## [DESCRIPTION DU PROBLÈME]
Réécrivez la partie qui commence par la ligne contenant « targeted advertising by » et se termine par la ligne contenant « Personal Data Processing Opt Outs », en remplaçant « third parties » par « external partners ». Ne modifiez rien d'autre.

## [ENTRÉES DE DONNÉES]

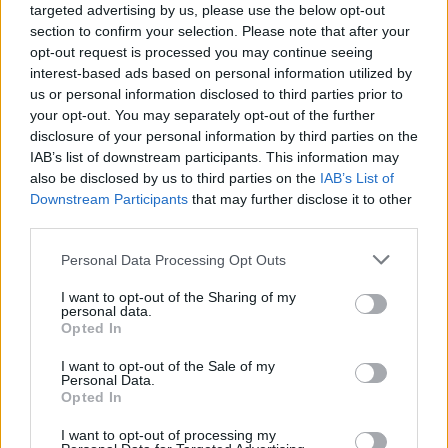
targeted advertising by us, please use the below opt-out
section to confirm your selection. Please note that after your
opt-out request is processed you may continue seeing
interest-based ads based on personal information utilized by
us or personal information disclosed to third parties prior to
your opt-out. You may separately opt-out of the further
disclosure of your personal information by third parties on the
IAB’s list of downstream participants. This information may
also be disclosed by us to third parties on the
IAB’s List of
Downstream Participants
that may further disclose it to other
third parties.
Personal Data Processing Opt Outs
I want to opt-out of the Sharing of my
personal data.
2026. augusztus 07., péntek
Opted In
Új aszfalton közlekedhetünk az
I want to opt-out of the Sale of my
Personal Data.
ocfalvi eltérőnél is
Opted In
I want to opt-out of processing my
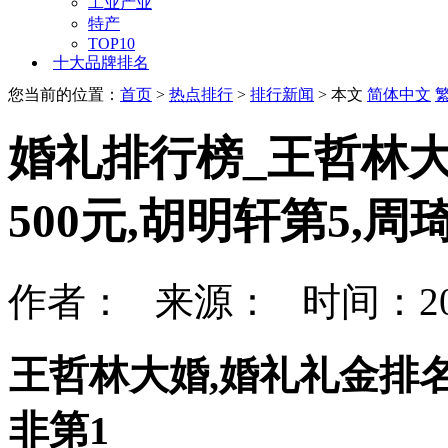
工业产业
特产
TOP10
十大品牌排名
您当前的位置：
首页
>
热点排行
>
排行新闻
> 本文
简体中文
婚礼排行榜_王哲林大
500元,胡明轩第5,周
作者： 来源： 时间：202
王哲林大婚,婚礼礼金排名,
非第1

==

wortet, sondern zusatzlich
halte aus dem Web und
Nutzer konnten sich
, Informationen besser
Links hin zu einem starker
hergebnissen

## [RÉPONSE PROPOSÉE]
targeted advertising by us, please use the below opt-out
section to confirm your selection. Please note that after your
opt-out request is processed you may continue seeing
interest-based ads based on personal information utilized by
us or personal information disclosed to external partners prior to
your opt-out. You may separately opt-out of the further
disclosure of your personal information by external partners on the
IAB’s list of downstream participants. This information may
also be disclosed by us to external partners on the
IAB’s List of
Downstream Participants
that may further disclose it to other
external partners.
Personal Data Processing Opt Outs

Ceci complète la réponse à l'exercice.